Stanford University engineers have modified a robotic system using off-the-shelf parts that can be used by elementary and secondary school students for use in biology, chemistry and medicine experiments.
The kit combines Lego Mindstorms robotics kit with a cheap and easy-to-find plastic syringe that is capable of transferring precise amounts of fluids between flasks, test tubes and experimental dishes.
Because wet sciences often involve fluids, schools find it difficult to create robotic projects to give students hands-on inspiration. The goal of the project is to provide a cheap way to give students the ability to learn robotics and life sciences without breaking a school’s budget.

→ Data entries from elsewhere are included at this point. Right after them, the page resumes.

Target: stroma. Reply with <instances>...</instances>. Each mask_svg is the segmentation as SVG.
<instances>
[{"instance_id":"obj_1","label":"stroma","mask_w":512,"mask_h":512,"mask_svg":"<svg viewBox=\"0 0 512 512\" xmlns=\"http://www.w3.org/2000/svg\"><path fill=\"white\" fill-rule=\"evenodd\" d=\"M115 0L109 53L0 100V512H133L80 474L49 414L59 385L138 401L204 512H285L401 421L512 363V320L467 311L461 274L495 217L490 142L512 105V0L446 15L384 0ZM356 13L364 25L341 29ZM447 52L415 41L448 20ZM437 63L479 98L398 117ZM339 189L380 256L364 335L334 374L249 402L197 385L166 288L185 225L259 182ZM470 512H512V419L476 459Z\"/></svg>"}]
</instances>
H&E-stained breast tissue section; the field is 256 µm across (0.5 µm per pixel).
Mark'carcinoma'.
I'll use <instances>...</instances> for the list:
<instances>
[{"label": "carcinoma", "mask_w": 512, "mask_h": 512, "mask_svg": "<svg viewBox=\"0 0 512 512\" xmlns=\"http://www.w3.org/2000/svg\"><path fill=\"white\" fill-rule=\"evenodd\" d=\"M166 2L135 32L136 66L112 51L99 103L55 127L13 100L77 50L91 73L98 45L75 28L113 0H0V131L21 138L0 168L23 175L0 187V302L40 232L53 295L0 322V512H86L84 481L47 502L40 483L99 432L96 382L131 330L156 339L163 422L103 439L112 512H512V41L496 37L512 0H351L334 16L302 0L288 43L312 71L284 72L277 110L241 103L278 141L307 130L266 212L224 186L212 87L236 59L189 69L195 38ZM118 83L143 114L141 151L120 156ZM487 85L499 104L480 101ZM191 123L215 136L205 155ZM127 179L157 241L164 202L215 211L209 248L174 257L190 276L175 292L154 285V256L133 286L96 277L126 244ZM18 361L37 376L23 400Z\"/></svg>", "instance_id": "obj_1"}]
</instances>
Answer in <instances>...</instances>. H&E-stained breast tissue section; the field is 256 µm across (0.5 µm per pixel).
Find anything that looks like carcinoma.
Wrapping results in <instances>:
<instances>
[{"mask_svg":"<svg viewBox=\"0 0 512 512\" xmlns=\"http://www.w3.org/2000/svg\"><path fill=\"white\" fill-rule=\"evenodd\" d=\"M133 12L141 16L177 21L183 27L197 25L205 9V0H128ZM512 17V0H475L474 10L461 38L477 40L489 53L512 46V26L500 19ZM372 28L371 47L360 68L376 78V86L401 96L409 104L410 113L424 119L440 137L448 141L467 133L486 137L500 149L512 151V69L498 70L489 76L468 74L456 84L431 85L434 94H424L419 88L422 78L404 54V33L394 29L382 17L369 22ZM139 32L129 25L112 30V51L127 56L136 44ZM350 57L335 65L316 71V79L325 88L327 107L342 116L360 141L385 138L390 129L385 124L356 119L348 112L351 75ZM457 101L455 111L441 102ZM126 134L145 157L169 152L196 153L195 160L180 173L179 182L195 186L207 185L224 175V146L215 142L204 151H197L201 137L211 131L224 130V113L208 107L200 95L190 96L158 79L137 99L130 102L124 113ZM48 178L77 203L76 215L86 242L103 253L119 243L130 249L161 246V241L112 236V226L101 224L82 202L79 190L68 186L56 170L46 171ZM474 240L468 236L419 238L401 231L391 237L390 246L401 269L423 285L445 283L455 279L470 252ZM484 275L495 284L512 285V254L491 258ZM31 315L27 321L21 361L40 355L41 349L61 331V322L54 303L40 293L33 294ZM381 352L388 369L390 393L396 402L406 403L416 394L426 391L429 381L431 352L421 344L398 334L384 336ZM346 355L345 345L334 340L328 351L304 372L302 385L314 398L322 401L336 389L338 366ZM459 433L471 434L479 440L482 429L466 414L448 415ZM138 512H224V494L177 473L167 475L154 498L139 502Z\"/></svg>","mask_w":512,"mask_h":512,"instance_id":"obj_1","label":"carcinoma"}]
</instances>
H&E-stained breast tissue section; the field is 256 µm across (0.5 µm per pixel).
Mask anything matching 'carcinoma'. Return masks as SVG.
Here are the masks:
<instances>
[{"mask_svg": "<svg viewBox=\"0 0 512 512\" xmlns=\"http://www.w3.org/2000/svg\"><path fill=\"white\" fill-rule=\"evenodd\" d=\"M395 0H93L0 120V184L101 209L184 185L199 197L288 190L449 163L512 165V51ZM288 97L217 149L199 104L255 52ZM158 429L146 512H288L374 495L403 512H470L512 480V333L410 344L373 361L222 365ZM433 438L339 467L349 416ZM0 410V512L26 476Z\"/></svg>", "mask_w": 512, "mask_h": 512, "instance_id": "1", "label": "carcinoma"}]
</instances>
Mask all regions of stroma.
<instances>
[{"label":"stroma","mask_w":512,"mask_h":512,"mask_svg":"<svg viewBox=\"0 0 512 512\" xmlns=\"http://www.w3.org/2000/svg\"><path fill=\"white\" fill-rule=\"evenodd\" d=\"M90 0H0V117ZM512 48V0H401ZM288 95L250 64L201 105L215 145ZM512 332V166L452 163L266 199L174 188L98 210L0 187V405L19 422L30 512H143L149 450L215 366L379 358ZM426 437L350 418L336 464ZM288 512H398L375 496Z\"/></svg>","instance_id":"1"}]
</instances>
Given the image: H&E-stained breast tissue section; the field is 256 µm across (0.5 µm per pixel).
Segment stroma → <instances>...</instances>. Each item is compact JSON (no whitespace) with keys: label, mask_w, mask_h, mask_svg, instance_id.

“We show that with a few relatively inexpensive parts, a little training and some imagination, students can create their own liquid-handling robots and then run experiments on it – so they learn about engineering, coding and the wet sciences at the same time,” said Ingmar Riedel-Kruse, assistant professor of bioengineering.
How It Works
The robots pipe fluids from and into cuvettes and multiple plastic containers commonly used in laboratories. The robot can handle liquid volumes far smaller than one microliter, a droplet about the size of a single coarse grain of salt. Stanford researchers believe the Lego designs might also be useful in markets outside of schools for specific professional or academic liquid-handling tasks where robots cost many thousands of dollars.
The kit allows students to learn STEM skills like mechanical engineering, computer programming and collaboration while achieving knowledge on how robots and how they are useful in life sciences, according to Stanford.
“I saw how students and teachers were already using Lego robotics in and outside school, usually to build and program moving car-type robots, and I was excited by that – and the kids obviously as well,” said Riedel-Kruse. “But I saw a vacuum for bioengineers like me. I wanted to bring this kind of constructionist, hands-on learning with robots to the life sciences.”
Stanford researchers offer step-by-step building plans and experiments targeted to elementary, middle and high school students including using household consumables such as food coloring, yeast or sugar. One such experiment involved colored liquids with distinct salt concentrations being layered atop one another to teach about liquid density. Other tests measure liquids like vinegar, bases like baking soda and another uses color-sensing light meters to align color-coded cuvettes.
The coding of the robot is easy as students place symbols in a programming language to tell the robot what to do -- such as start, turn on a motor, do a loop and more. In other experiments, students preprogram all motor actions to watch their experiments executed automatically.
These activities help promote STEM learning, the cross-disciplinary instruction value that integrates robotics, biology, chemistry, programming and hands-on learning in a single project.
“We would love it if more students, do-it-yourself learners, STEM teachers and researchers would embrace this type of work, get excited and then develop additional open-source instructions and lesson plans for others to use,” Riedel-Kruse said.